Never kiss your cat on the lips or the mouth. As cute as it may be, cats often feel invaded when humans stick their faces too close to them. The invasion of space may result in a cat biting you or attacking you in some way. Again, a cat’s distaste in behaviour or actions should not be taken lightly as it can cause the cat to lose trust in you or may stress the cat out enough to avoid you for a period of time.

Cat’s mouths can also be the breeding ground of bacterias as cats use their tongues to clean their full bodies. We were quickly reminded of the bacterium a cat can culture during our most recent vet visit when our vet explained that overgrooming or excessive licking of Beau’s incision site (from his PU Surgery) could actually cause him to become sick. Similarly, bacteria and parasites can spread from a cat to humans through the saliva, especially if a cat is an outdoor-indoor cat.  Cats can also cause humans to get sick if they suffer from dental problems, as dental problems are commonly associated with bleeding gums.

Never, ever, ever kiss a cat that you don’t know or a cat who lives outdoors. It doesn’t matter whether or not the cat is friendly, kissing an outdoor cat can be unsafe, especially if you don’t know the medical history of said cat. 

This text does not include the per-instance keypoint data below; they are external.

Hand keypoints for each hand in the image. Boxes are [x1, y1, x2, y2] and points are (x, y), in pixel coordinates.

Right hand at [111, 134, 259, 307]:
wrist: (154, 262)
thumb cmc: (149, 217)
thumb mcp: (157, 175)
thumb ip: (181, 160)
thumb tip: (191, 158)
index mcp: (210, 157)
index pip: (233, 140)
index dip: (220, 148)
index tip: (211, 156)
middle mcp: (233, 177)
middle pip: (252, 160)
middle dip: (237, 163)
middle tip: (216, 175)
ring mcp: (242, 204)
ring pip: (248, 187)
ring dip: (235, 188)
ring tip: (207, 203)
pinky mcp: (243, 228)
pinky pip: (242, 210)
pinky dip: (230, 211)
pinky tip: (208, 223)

In general, it’s always a good idea to wash your hands after handling a cat, especially before eating. Washing your hands with soap and water will reduce the chances of parasites and bacteria transfer, whether or not you’ve kissed your cat.

SO SHOULD I KISS MY CAT?

Ultimately, choosing to kiss your cat is going to depend on whether your cat enjoys kisses or not. If you have not yet kissed your cat or do not know whether or not your cat likes kisses, however, I would recommend waiting until your cat is completely comfortable with you or snuggling with you before you attempt it.

As mentioned, if ever your cat acts out because you have kissed them, immediately stop kissing them. Getting your cat to “like kisses” is not worth the amount of stress it can cause to a cat, especially if your cat is the type to become grumpy or angry after the interaction.

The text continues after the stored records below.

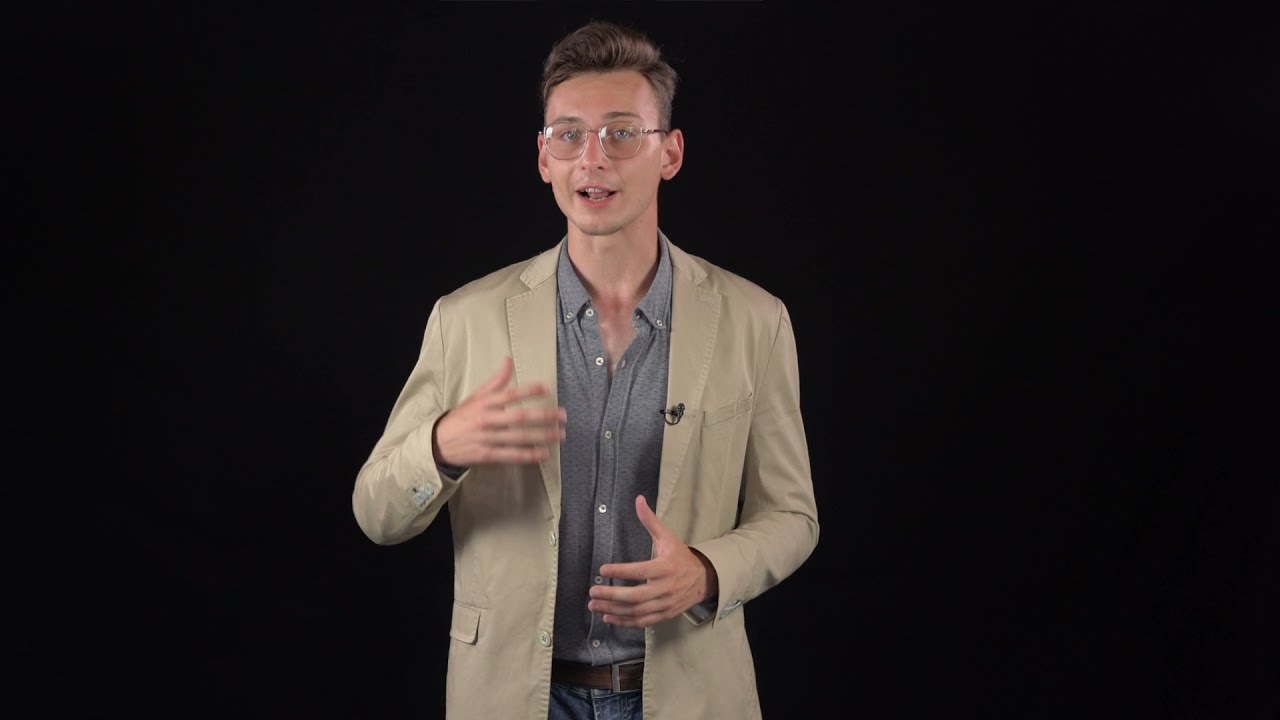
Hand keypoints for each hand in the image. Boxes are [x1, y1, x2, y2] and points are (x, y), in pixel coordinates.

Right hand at [432, 357, 565, 466]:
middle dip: (543, 416)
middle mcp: (487, 420)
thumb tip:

As an alternative, find other ways your cat enjoys your affection. For example, Beau’s favourite type of affection I give him is rubbing my chin against his forehead, while Kalista loves it when we rub our fingers against the side of her mouth.

I also recommend watching your cat see the ways that they mark their territory or show affection to the things they love. Try to replicate the behaviours that your cat already exhibits to ensure that your cat is the most comfortable they can be. So, if your cat walks up to you to sit in your lap, begin placing your cat in your lap. If your cat likes headbutting you, headbutt them back or use your fist gently as a pseudo-head.